▸ TASK DIRECTIONS:
Exactly as written, set down each line of the data below except its pictures.

▸ SOURCE RECORDS:
● ● ● ● ● ● ●
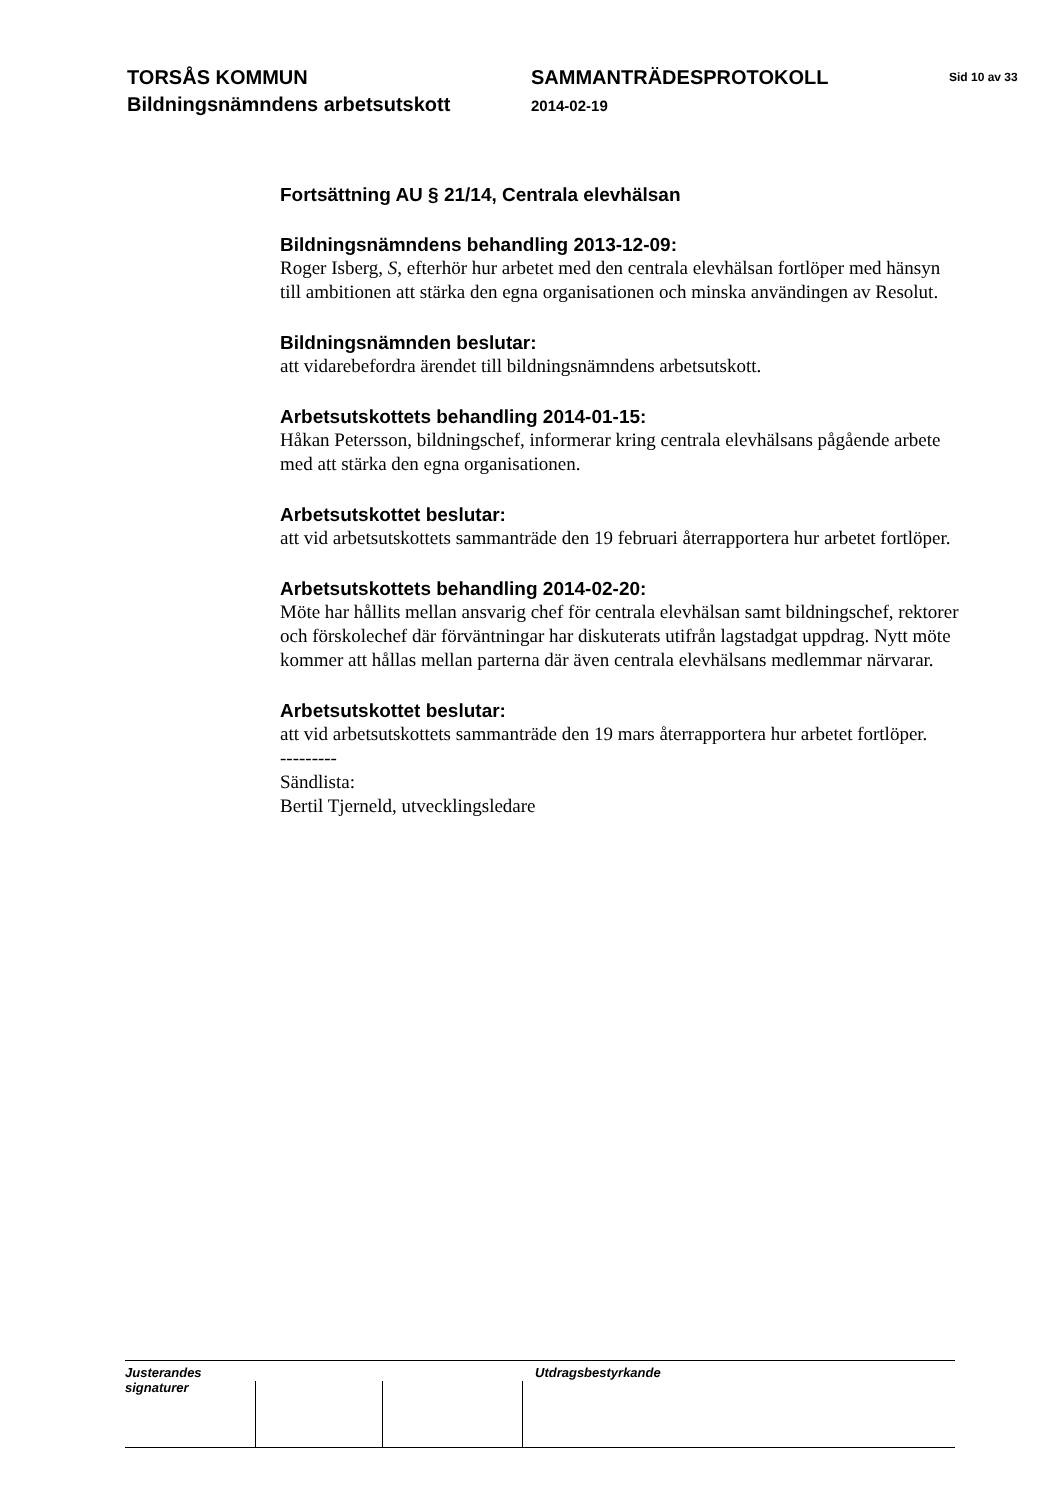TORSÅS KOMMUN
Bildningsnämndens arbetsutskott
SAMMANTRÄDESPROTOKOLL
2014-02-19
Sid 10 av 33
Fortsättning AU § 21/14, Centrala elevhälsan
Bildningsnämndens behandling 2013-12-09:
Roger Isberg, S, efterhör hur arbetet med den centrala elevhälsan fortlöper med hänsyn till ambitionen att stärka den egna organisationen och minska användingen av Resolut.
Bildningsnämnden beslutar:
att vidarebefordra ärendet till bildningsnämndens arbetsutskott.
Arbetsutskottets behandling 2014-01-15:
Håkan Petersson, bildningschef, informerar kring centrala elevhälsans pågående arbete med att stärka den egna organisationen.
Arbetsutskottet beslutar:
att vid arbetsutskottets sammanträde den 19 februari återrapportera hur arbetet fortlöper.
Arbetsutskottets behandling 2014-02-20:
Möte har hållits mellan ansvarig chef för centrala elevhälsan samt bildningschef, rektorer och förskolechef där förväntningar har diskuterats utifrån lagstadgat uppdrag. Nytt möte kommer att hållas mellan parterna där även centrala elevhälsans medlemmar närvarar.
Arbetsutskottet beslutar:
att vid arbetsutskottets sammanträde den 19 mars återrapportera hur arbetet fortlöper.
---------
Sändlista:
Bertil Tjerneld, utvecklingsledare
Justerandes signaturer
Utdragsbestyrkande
● ● ● ● ● ● ●
▸ ANSWER AREA:
TORSÅS KOMMUN
Bildningsnämndens arbetsutskott
SAMMANTRÄDESPROTOKOLL
2014-02-19
Sid 10 av 33
Fortsättning AU § 21/14, Centrala elevhälsan
Bildningsnämndens behandling 2013-12-09:
Roger Isberg, S, efterhör hur arbetet med den centrala elevhälsan fortlöper med hänsyn till ambitionen att stärka den egna organisationen och minska användingen av Resolut.
Bildningsnämnden beslutar:
att vidarebefordra ärendet till bildningsnämndens arbetsutskott.
Arbetsutskottets behandling 2014-01-15:
Håkan Petersson, bildningschef, informerar kring centrala elevhälsans pågående arbete med att stärka den egna organisationen.
Arbetsutskottet beslutar:
att vid arbetsutskottets sammanträde den 19 februari återrapportera hur arbetet fortlöper.
Arbetsutskottets behandling 2014-02-20:
Möte har hållits mellan ansvarig chef för centrala elevhälsan samt bildningschef, rektorer och förskolechef där förväntningar har diskuterats utifrån lagstadgat uppdrag. Nytt möte kommer att hållas mellan parterna där även centrala elevhälsans medlemmar närvarar.
Arbetsutskottet beslutar:
att vid arbetsutskottets sammanträde den 19 mars återrapportera hur arbetet fortlöper.
---------
Sändlista:
Bertil Tjerneld, utvecklingsledare
Justerandes signaturer
Utdragsbestyrkande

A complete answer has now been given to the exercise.